■ **Selected passage**
★ ★ ★ ★ ★
I was freshly divorced, and she had sworn off dating after a string of bad boyfriends, so neither of us wanted a relationship but we quickly abandoned that as we both realized a vibrant and beautiful connection was blooming. She said “I met my equal” and I realized I’ve never actually been in love before - never experienced true love - until her.
We had a great year or so - even with 6 hours long distance, while she finished a degree in Louisiana and I was teaching in Texas. Lots of great conversations, trips, sex. We had values alignment (no kids, live simply, politics, desire to travel), adventure, shared backstory, so much compatibility and passion. Even though I’m a companion person in general, finding her made me realize that it can’t be just any companion - it has to be “the one” and she is the one. She feels the same way, though she is a more naturally independent person.
I began to notice a difference in early 2023 (about 1.5 years in). She came back from a long solo trip, and she seemed more annoyed by me, less interested in our relationship, no desire for intimacy without a lot of convincing. She’s colder, more distant - but I give her space and time, and I don't bring it up until summer. By then, I've spiraled in my brain to believe she doesn’t want to be with me. I confront her with this, and she says me that's not the case - says she got overwhelmed with school/work full time and burned out. She remains cold, irritable, and non-attentive to me or our partnership. She said she has no time/space for herself and feels she's lost her connection to herself (because of school/work, not b/c of me). This checks out, as she's a super independent girly - but our relationship had become the collateral of this as well. I give it more time, giver her space/patient/support as she continues thru her degree and work and long distance. The spark and passion were gone, it didn't seem like she wanted me at all, didn't seem like our relationship was important, and I feel so lonely. All the while I'm being supportive of her (sending food to her place when I know she has a late study/work night and forgets to eat, doing her chores when I'd visit her, etc.). Yet I feel little/nothing back from her.
★ ★ ★ ★ ★
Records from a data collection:
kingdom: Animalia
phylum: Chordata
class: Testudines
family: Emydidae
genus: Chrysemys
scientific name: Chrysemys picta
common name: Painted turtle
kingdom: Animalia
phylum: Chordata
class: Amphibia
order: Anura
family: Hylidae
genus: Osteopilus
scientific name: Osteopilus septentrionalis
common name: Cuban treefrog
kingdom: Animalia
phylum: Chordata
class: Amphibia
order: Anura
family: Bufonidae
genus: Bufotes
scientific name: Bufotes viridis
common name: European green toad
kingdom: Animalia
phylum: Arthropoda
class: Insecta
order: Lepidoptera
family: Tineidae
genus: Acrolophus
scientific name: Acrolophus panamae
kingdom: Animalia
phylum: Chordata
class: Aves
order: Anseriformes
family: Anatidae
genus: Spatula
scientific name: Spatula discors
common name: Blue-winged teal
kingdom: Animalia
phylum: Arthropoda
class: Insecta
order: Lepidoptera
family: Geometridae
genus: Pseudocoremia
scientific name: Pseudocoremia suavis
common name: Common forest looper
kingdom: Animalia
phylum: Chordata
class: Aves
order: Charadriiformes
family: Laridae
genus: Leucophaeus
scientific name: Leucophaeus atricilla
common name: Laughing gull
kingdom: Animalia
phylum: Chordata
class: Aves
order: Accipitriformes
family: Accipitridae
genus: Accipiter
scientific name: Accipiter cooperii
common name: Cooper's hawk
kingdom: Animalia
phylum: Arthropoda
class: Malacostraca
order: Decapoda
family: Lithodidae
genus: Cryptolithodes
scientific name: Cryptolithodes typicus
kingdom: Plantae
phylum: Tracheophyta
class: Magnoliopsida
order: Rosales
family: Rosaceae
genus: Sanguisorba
★ ★ ★ ★ ★
■ **Problem 1**
In the relationship account, which state was the partner in while finishing her degree?
■ **Problem 2**
Carry on the relationship account from its last sentence.

■ **Task response 1**
Louisiana.

■ **Task response 2**
I break down in early fall and essentially almost end it. Told her in no uncertain terms that I cannot feel this lonely, unloved, neglected, and without intimacy and vulnerability from her. Basically she had become a shell of herself. She noticed it too. And when I broke down, she told me she would understand if I chose myself and left her - understood that she'd not been a good partner. She asks for more time/patience. As I said, she's lost connection to self, burnout, "Survival mode," etc.
Early 2024 she moves into my place in TX, so she can do the unpaid internship part of her degree. I cover rent (happily) and she works PT to cover the split of other expenses. We both assume this is when it will get better - we're not long distance, we can build routines, etc. But it's still awful. She drifts farther, turns into herself more, and neglects me more.
Summer 2024 we move to Seattle. I quit my teaching job, now doing an easy basic WFH job so my brain/body can heal from 10 years teaching. She gets a job in her new field with the degree. Again, we hope getting settled and finding routines will help us rebuild our passion and connection. It does not. She's stressed all the time about her job, I do almost all the chores so she can have space to rest and be by herself. She hardly opens up to me / shows vulnerability.
We are in a cycle of me being sad all the time because I've been feeling this way for almost 2 years - with no change from her. And she says she feels guilty b/c she knows she hurt me so much. Yet, nothing changes. She recently admits she's probably depressed. This makes a lot of sense and explains things - turning into herself rather than taking refuge in our relationship. Intimacy. Communication, etc.
I want to stick with it, but I have felt sad and lonely and neglected by her for years. Meanwhile I've tried everything to make her life easier, give her space to heal and re-connect with herself, etc. And it's all been to my detriment. I'm emotional and very loving and affectionate, so I cry all the time which probably doesn't help. But it's the pain of sitting next to this person who used to love me so much and now it feels like she doesn't.
She says the relationship "drains her" which is why she's so joyful and has energy around our friends, yet none for me. I don't know what to make of this, because I drained myself being a caretaker in many ways the past few years - on top of a very draining teaching job, I still made her the priority. I get that she burned out and is in "survival mode." I'm empathetic to that, but being a one-sided relationship for so long has almost made me not really care anymore what the "excuses" are. I love her and I want her to be happy, but this has taken an immense toll on me.
I don’t want to be sad all the time. Like I said, I believe (believed?) she's the one, but I shouldn't have to beg for love and partnership. I can understand her pain, burnout, depression, and loss of self AND I deserve a thriving and passionate relationship like we once had.
I take her at her word that she loves me and wants to make it work. AND I can't go on feeling like this after 2 years already. She's cold to me, she's a shell of herself, and I feel empty and sad. The rare good moments are surprising to me, and that's no way to live. Mostly I'm on edge making sure I don't upset, annoy, irritate, or bother her too much.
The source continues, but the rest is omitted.